Wastewater electroplating comes from surface plating operations where the metal is immersed in a plating solution of various types of metals and then rinsed.
Typical plating includes brass, nickel, cadmium, zinc, silver, copper, and gold. Wastewater electroplating is typically washing, rinsing and batch weirs and is at a low pH of ~ 3-5 and contains soluble forms of various metals. To remove soluble metals from wastewater, it must first be made insoluble. The insoluble metal is then coagulated, flocculated and clarified by sedimentation.
The typical method for reducing and eliminating soluble electrodeposition metals from wastewater is as follows:
Stage 1 - Precipitation and coagulation:
The pH is raised from ~ 3 to 8.5 with the pH controller using caustic soda while adding a coagulant such as ferric chloride. The wastewater test can confirm that a coagulant is not needed. It develops a "pin floc" that indicates that the metal is insoluble. Some applications have enhancing coating chemicals, emulsifiers and such that they may require more sophisticated high performance coagulants to break the bonds and allow the metal to precipitate.
Step 2 - Flash Mix:
The waste water with its precipitated pin floc is introduced into the flash mixing zone where a polymer flocculant is added. This stage maximizes the flocculant dispersion through the coagulated wastewater.
Stage 3 - Flocculation:
The waste water is now introduced into the slow mixing zone to agglomerate the floc flock into larger, faster settling particles.

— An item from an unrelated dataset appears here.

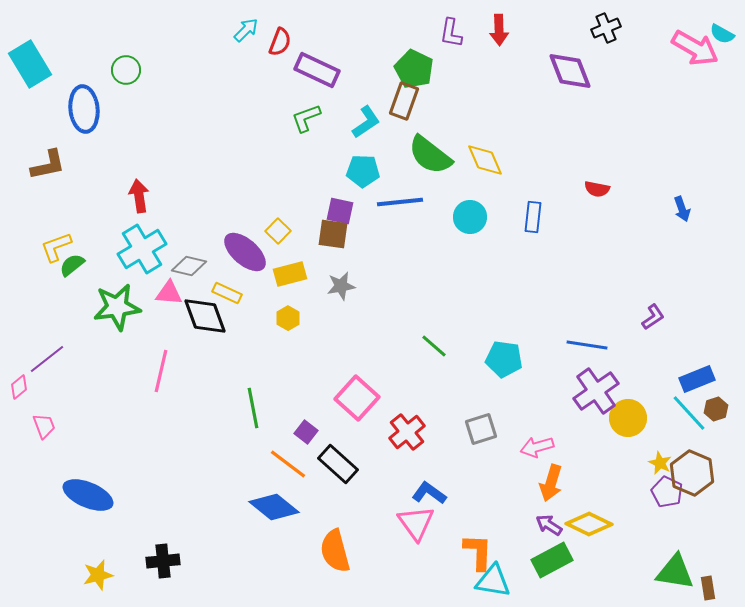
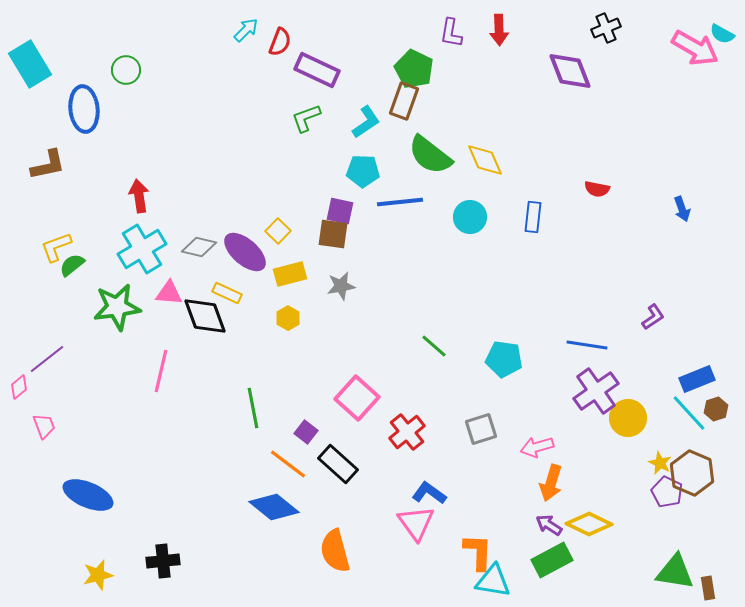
gray diamond at (189, 266): moved 10 px right, 19 px up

Clarifier, inclined plate:
The flocculated wastewater is introduced into the clarifier where the sedimentation particles fall on the inclined plates and are directed downwards and into the sludge chamber. The rinsed treated water then exits the top of the clarifier and flows downstream to the sewer or additional treatment if necessary.

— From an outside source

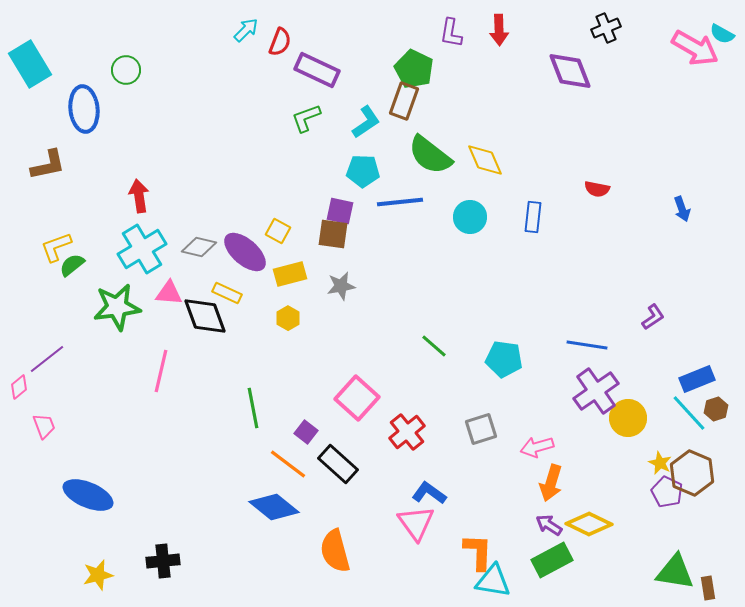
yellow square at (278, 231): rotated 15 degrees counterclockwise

Clarifier Sludge Handling:
The residual sludge from the resulting clarifier is periodically removed from the clarifier at a slow rate and sent to the sludge containment tank where a batch is thickened and accumulated for disposal or processing in a filter press.
Dehydration of sludge:
The thickened clarifier slurry is allowed to accumulate sufficiently to provide a complete batch for the filter press. The filter press is completely pumped out of the slurry until it is full. The filter press is then emptied from the "cake" which is a semi-solid of about 20-35% solids. The mud cake is rich in phosphate and should be disposed of in accordance with environmental regulations.